Les Grandes Baigneuses, or The Large Bathers, is a painting by Auguste Renoir made between 1884 and 1887. The painting is in the Philadelphia Museum of Art, in Philadelphia.[1][2]

The painting depicts a scene of nude women bathing. In the foreground, two women are seated beside the water, and a third is standing in the water near them. In the background, two others are bathing. The one standing in the water in the foreground appears to be about to splash one of the women seated on the shore with water. That woman leans back to avoid the expected splash of water.

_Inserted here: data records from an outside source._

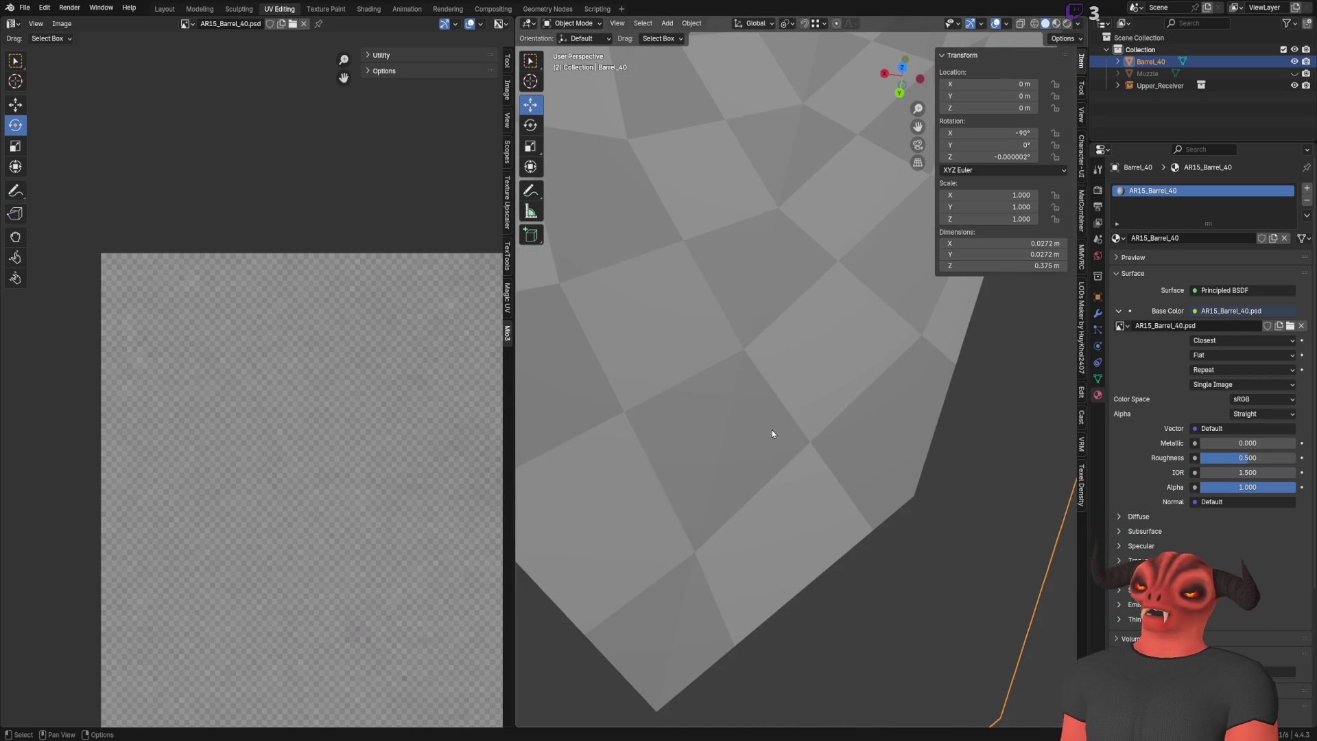
pyautogui.moveTo(772, 429)
pyautogui.mouseDown(button='middle')
pyautogui.moveTo(805, 474)
pyautogui.moveTo(847, 393)
pyautogui.moveTo(833, 456)
pyautogui.moveTo(800, 467)
pyautogui.moveTo(786, 398)
pyautogui.moveTo(809, 316)
pyautogui.moveTo(820, 326)
pyautogui.mouseUp(button='middle')
pyautogui.scroll(-2, 759, 496)
pyautogui.scroll(-3, 829, 327)
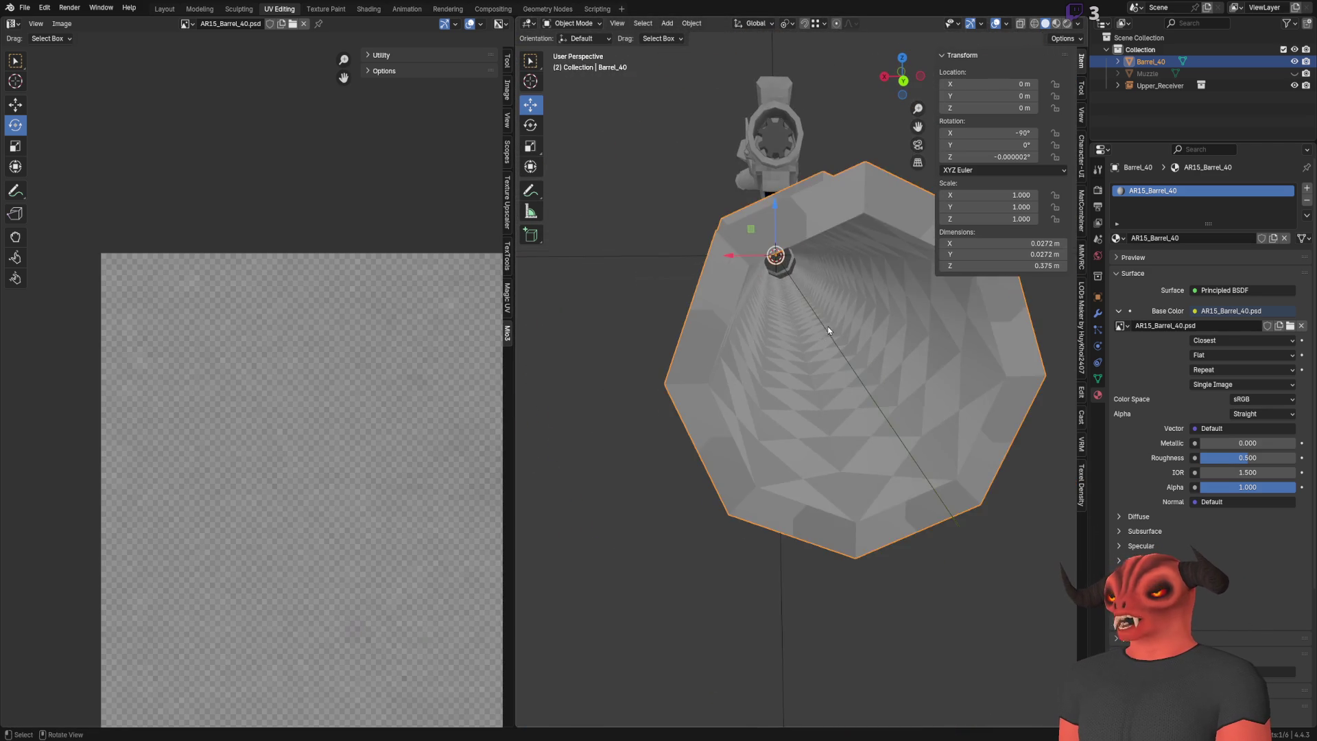
pyautogui.press('Tab')
pyautogui.click(15, 105)
pyautogui.moveTo(233, 392); pyautogui.dragTo(158, 383, button='middle')
pyautogui.moveTo(185, 387); pyautogui.dragTo(256, 388)
pyautogui.moveTo(799, 440)
pyautogui.mouseDown(button='middle')
pyautogui.moveTo(810, 384)
pyautogui.moveTo(844, 446)
pyautogui.moveTo(789, 405)
pyautogui.moveTo(879, 403)
pyautogui.mouseUp(button='middle')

The figures have a sculptural quality, while the landscape behind them shimmers with impressionistic light. With this new style, Renoir's intention was to reconcile the modern forms of painting with the painting traditions of the 17th and 18th centuries, particularly those of Ingres and Rafael. Renoir also admired Rubens and Titian's works, and he tried to find a compromise between the styles of these old masters and the new impressionist style.

Painting

It is inspired at least in part by a sculpture by François Girardon, The Bath of the Nymphs (1672), a low lead relief realized for a fountain park of Versailles. It also reflects the influence of the works of Ingres, and particularly the frescoes of Raphael, whose style he had absorbed during his trip to Italy. These two great artists influenced Renoir's entire way of painting and drawing: he began to paint in a more disciplined and more conventional manner, gave up painting outdoors, and made the female nude – until then only an occasional subject– his main focus.

Renoir worked on The Bathers for three years until he was content with its composition. During that time, he made numerous studies and sketches, including at least two full-sized figure drawings of the theme.[3]

The Bathers may also be regarded as Renoir's pictorial testament. The models for the three bathers included two of his favorites: Aline Charigot, the blonde sitting behind, whom Renoir married in 1890, and Suzanne Valadon, herself a painter and the mother of Maurice Utrillo.[4]

After completing The Large Bathers, Renoir received severe criticism because of his new style. Tired and disillusioned, he never again created paintings of this caliber.[5][6][7] A similar subject later appeared in a series of paintings by Paul Cezanne.